Records for this task
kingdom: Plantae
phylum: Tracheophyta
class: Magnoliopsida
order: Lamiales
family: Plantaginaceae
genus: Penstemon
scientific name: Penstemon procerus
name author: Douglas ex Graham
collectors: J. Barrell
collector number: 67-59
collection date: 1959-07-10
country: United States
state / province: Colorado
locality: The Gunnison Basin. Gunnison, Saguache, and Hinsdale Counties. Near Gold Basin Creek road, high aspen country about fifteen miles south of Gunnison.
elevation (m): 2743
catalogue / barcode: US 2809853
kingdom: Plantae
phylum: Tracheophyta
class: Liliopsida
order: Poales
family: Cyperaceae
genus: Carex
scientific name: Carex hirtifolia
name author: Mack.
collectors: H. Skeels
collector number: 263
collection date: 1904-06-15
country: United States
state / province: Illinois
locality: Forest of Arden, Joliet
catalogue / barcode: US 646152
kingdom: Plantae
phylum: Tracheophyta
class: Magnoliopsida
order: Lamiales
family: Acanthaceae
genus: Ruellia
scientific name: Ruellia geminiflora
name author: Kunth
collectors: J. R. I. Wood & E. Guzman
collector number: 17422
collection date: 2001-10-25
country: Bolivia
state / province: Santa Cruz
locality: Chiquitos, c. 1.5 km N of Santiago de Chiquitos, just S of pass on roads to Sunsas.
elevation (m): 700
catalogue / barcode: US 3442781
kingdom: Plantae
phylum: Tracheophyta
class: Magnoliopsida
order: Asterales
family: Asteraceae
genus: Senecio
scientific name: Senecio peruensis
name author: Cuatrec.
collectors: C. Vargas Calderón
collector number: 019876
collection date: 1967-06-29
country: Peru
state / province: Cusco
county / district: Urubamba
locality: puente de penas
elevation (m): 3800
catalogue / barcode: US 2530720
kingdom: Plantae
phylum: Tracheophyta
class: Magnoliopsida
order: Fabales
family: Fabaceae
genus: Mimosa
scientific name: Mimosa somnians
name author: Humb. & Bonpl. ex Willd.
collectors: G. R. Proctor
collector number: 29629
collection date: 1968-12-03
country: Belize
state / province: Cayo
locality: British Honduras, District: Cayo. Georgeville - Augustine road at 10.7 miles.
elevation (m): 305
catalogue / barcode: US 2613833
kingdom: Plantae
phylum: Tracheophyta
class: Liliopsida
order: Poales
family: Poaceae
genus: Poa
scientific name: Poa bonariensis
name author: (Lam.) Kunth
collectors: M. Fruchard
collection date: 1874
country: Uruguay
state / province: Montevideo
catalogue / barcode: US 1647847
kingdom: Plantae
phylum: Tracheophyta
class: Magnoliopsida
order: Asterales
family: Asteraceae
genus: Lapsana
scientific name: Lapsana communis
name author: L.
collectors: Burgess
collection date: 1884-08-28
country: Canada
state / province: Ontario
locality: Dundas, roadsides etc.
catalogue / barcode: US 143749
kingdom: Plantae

Stated problem
Copy every line of the records above word for word, altering nothing.

Task solution
kingdom: Plantae
phylum: Tracheophyta
class: Magnoliopsida
order: Lamiales
family: Plantaginaceae
genus: Penstemon
scientific name: Penstemon procerus
name author: Douglas ex Graham
collectors: J. Barrell
collector number: 67-59
collection date: 1959-07-10
country: United States
state / province: Colorado
locality: The Gunnison Basin. Gunnison, Saguache, and Hinsdale Counties. Near Gold Basin Creek road, high aspen country about fifteen miles south of Gunnison.
elevation (m): 2743
catalogue / barcode: US 2809853
kingdom: Plantae
phylum: Tracheophyta
class: Liliopsida
order: Poales
family: Cyperaceae
genus: Carex
scientific name: Carex hirtifolia
name author: Mack.
collectors: H. Skeels
collector number: 263
collection date: 1904-06-15
country: United States
state / province: Illinois
locality: Forest of Arden, Joliet
catalogue / barcode: US 646152
kingdom: Plantae
phylum: Tracheophyta
class: Magnoliopsida
order: Lamiales
family: Acanthaceae
genus: Ruellia
scientific name: Ruellia geminiflora
name author: Kunth
collectors: J. R. I. Wood & E. Guzman
collector number: 17422
collection date: 2001-10-25
country: Bolivia
state / province: Santa Cruz
locality: Chiquitos, c. 1.5 km N of Santiago de Chiquitos, just S of pass on roads to Sunsas.
elevation (m): 700
catalogue / barcode: US 3442781
kingdom: Plantae
phylum: Tracheophyta
class: Magnoliopsida
order: Asterales
family: Asteraceae
genus: Senecio
scientific name: Senecio peruensis
name author: Cuatrec.
collectors: C. Vargas Calderón
collector number: 019876
collection date: 1967-06-29
country: Peru
state / province: Cusco
county / district: Urubamba
locality: puente de penas
elevation (m): 3800
catalogue / barcode: US 2530720
kingdom: Plantae
phylum: Tracheophyta
class: Magnoliopsida
order: Fabales
family: Fabaceae
genus: Mimosa
scientific name: Mimosa somnians
name author: Humb. & Bonpl. ex Willd.
collectors: G. R. Proctor
collector number: 29629
collection date: 1968-12-03
country: Belize
state / province: Cayo
locality: British Honduras, District: Cayo. Georgeville - Augustine road at 10.7 miles.
elevation (m): 305
catalogue / barcode: US 2613833
kingdom: Plantae
phylum: Tracheophyta
class: Liliopsida
order: Poales
family: Poaceae
genus: Poa
scientific name: Poa bonariensis
name author: (Lam.) Kunth
collectors: M. Fruchard
collection date: 1874
country: Uruguay
state / province: Montevideo
catalogue / barcode: US 1647847
kingdom: Plantae
phylum: Tracheophyta
class: Magnoliopsida
order: Asterales
family: Asteraceae
genus: Lapsana
scientific name: Lapsana communis
name author: L.
collectors: Burgess
collection date: 1884-08-28
country: Canada
state / province: Ontario
locality: Dundas, roadsides etc.
catalogue / barcode: US 143749
kingdom: Plantae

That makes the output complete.